When your product/service reaches the point of parity, there are two options you have. You can lower prices, because you're no longer special, or you can improve your product/service to make yourself special again. Since search is free to users, Microsoft chose lowered their price to a negative number to generate business. This is not a sustainable business model for two reasons: 1) They're losing money and 2) Prices changes are the easiest thing for competition to match.

At TalentMover, we decided to improve the tagging process to make it easier, faster and more enjoyable. In addition, we're kicking around some other ideas to make tagging other resumes even more valuable. The point is that we decided to improve the service rather than lower our price and Microsoft should do the same.

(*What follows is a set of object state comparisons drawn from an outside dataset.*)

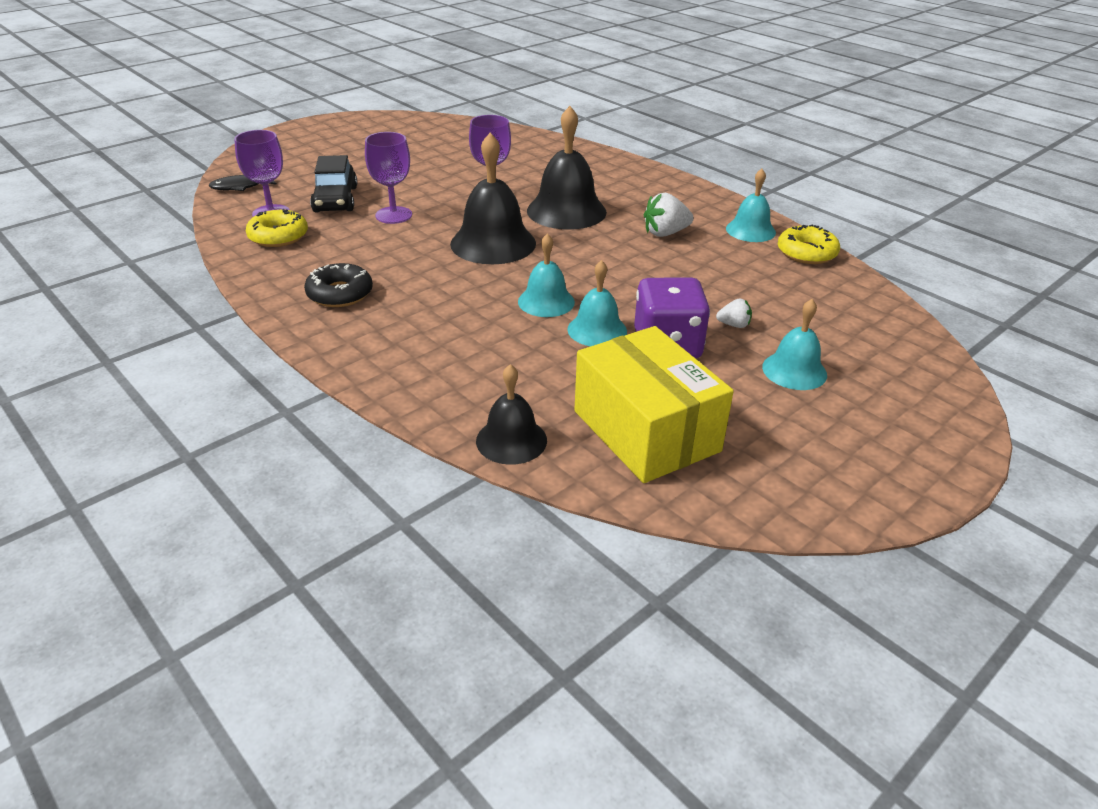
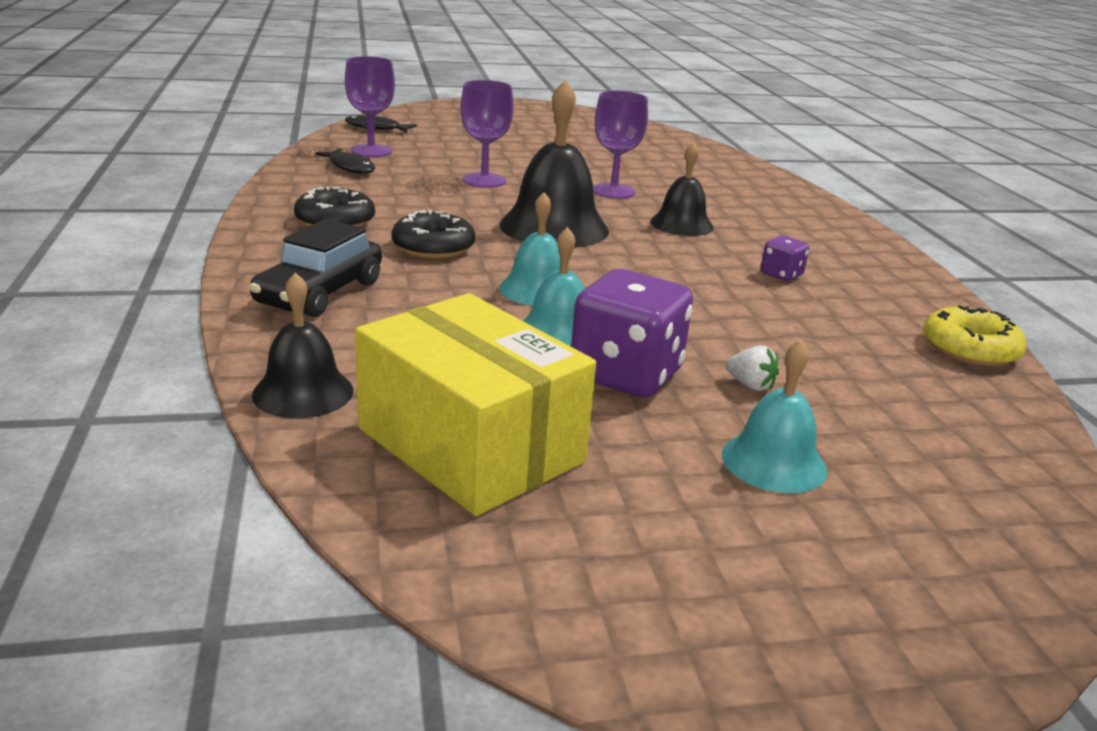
camera: 30 degrees right, 10 degrees down
yellow donut [246,209,308,247] -> black fish [315,149,375,174]
black car [310,155,357,212] -> black car moved to [249,219,382,317]
black bell [527,106,607,230] -> black bell [650,142,714,236], size x0.60
yellow box [575,326,734,483] -> yellow box turned 45 degrees counterclockwise [355,293,596,516]
white strawberry [644,193,694,237] -> purple dice [761,235,809,281]
turquoise bell [726,169,776,242] -> none
none -> black donut [391,210,475,259]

I'm not 100% sure what this would look like, but improvements can be made on the quality of results and the ease of use. Microsoft could also focus on different ways to deliver search results (Not just in a browser?, Not as a list?). The bottom line is that to compete effectively you need to offer more than a discount for the same product. Until then, Microsoft is going to struggle with search. Hopefully, this is just a quick fix until Microsoft can actually offer something of value.